FTC reaches historic settlement in children’s privacy case

By Jody Coultas, J.D.

Lip syncing app Musical.ly to pay the largest civil penalty in a children’s privacy case.

The FTC has reached a $5.7 million settlement agreement with video social networking app Musical.ly, now known as TikTok, resolving allegations that the company illegally collected personal information from children in violation of the Children’s Online Privacy Protection Act (COPPA). Today’s settlement is the largest ever obtained by the FTC in a children’s privacy case, the FTC announced (U.S. v. Musical.ly, FTC File No. 172 3004, Civil Action No. 2:19-cv-1439).

The Musical.ly app allowed users to create short videos lip-syncing to music and share those videos with other users, as well as interact with other users by commenting on their videos and sending direct messages. Users were required to register for the app and provide an email address, phone number, username, first and last name, a short biography, and a profile picture. Accounts were set to public by default allowing other users to see the personal information of that user. Under the private setting, users’ profile pictures and bios remained public, and users could still send a private account a direct message. More than 200 million users have downloaded the Musical.ly app worldwide, while 65 million accounts have been registered in the United States since 2014.

The complaint, filed by the Department of Justice on behalf of the FTC in the federal district court in Los Angeles, alleged that Musical.ly violated COPPA by failing to notify parents about the app’s collection and use of personal information from users under 13, failing to obtain parental consent, and failing to delete personal information at the request of parents. COPPA requires that websites and online services directed to children obtain parental consent before collecting personal information from children under the age of 13. Musical.ly was allegedly aware that a significant number of its users were under 13 years old. Not only did Musical.ly receive thousands of complaints from parents that their young children had created accounts, there were also public reports of adults trying to contact children via the Musical.ly app. Until October 2016, the app included a feature that allowed users to view other users within a 50-mile radius of their location.
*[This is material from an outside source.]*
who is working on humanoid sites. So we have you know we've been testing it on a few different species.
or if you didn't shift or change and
Since July 2017, the company has asked about age and prevents people who say they’re under 13 from creating accounts. But Musical.ly did not go back and request age information for people who already had accounts.
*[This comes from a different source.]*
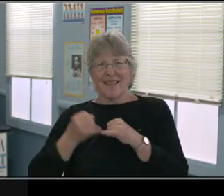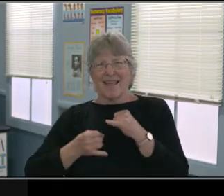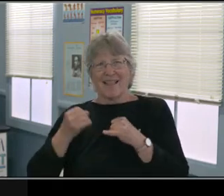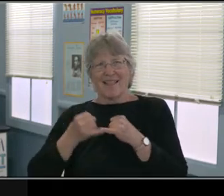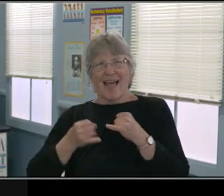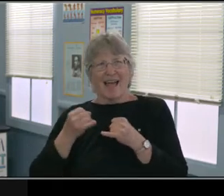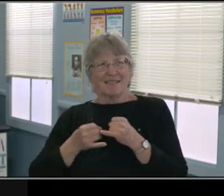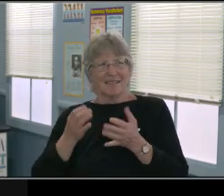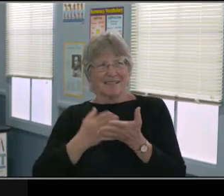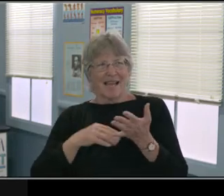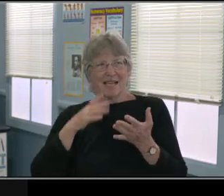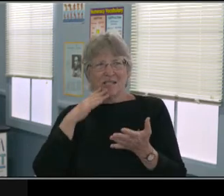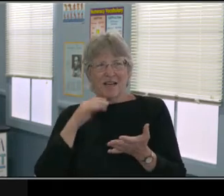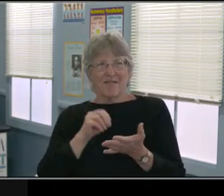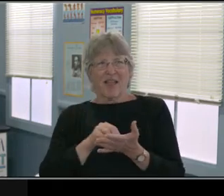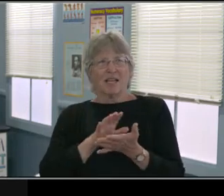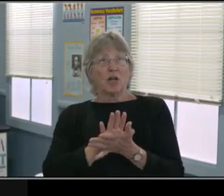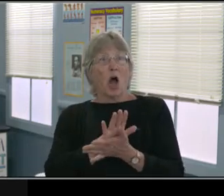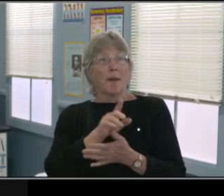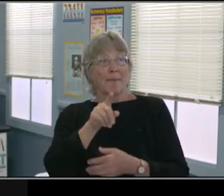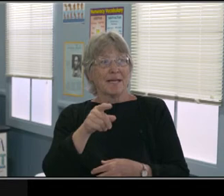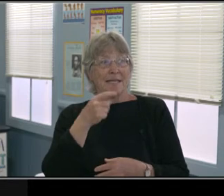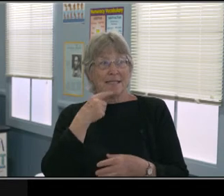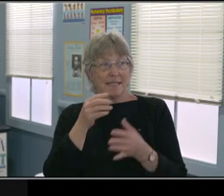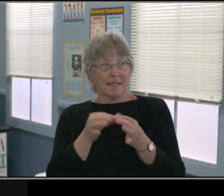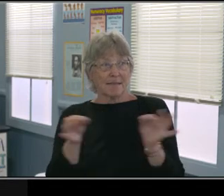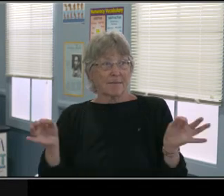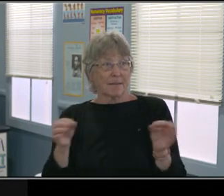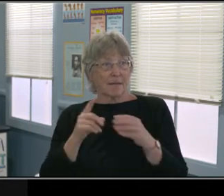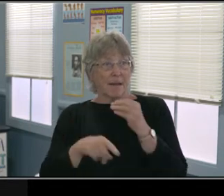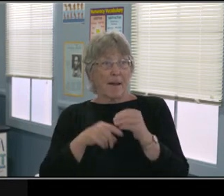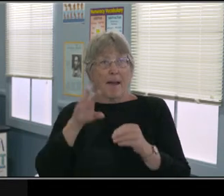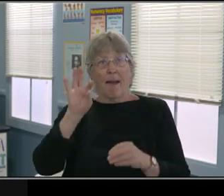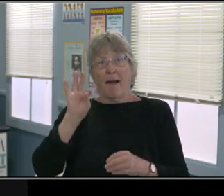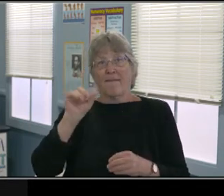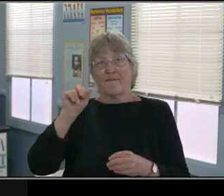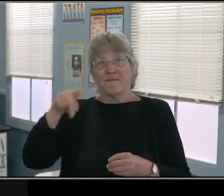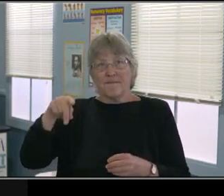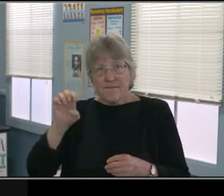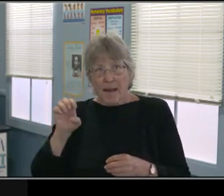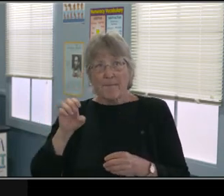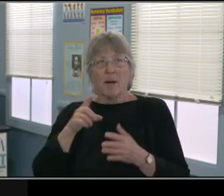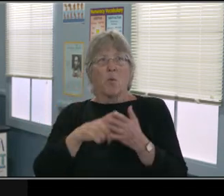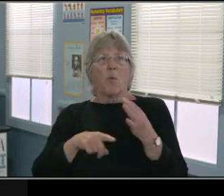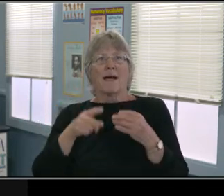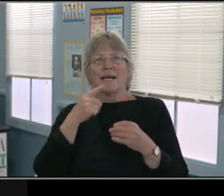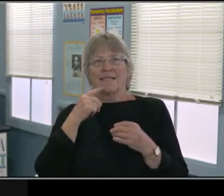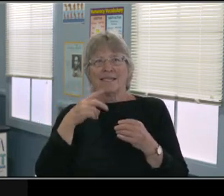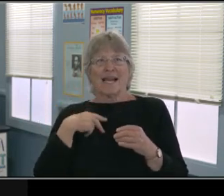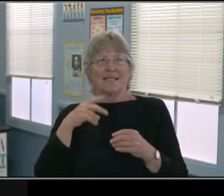It just means that during distance learning this is what the student needs. And when we get back to in-person learning,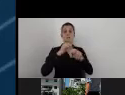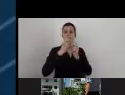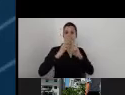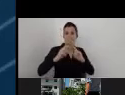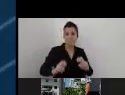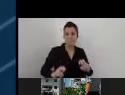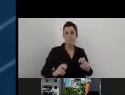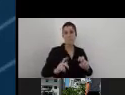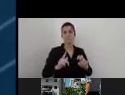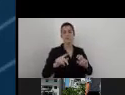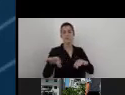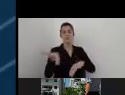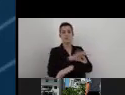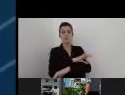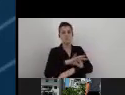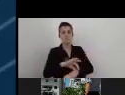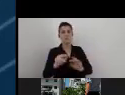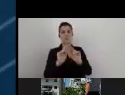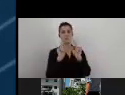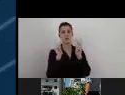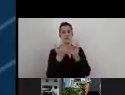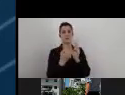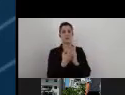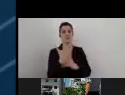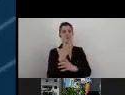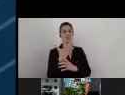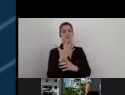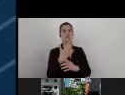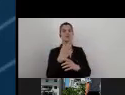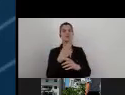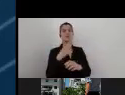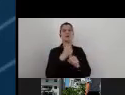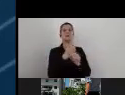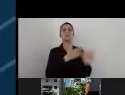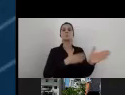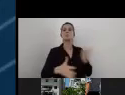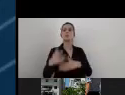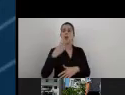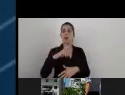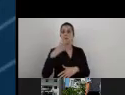and the team we create priorities, because if they are a really huge campus,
In addition to the record-setting $5.7 million monetary payment, the settlement also requires the app’s operators to comply with COPPA going forward and to take offline all videos made by children under the age of 13.

Separate statement. In a separate statement, Commissioners Rohit Chopra and Rebecca Kelly Slaughter argued that the FTC should prioritize uncovering the role of corporate officers and directors and hold accountable everyone who broke the law. Rather than focusing on individual accountability only in certain circumstances, the FTC should look to hold executives of big companies who call the shots as companies accountable for breaking the law.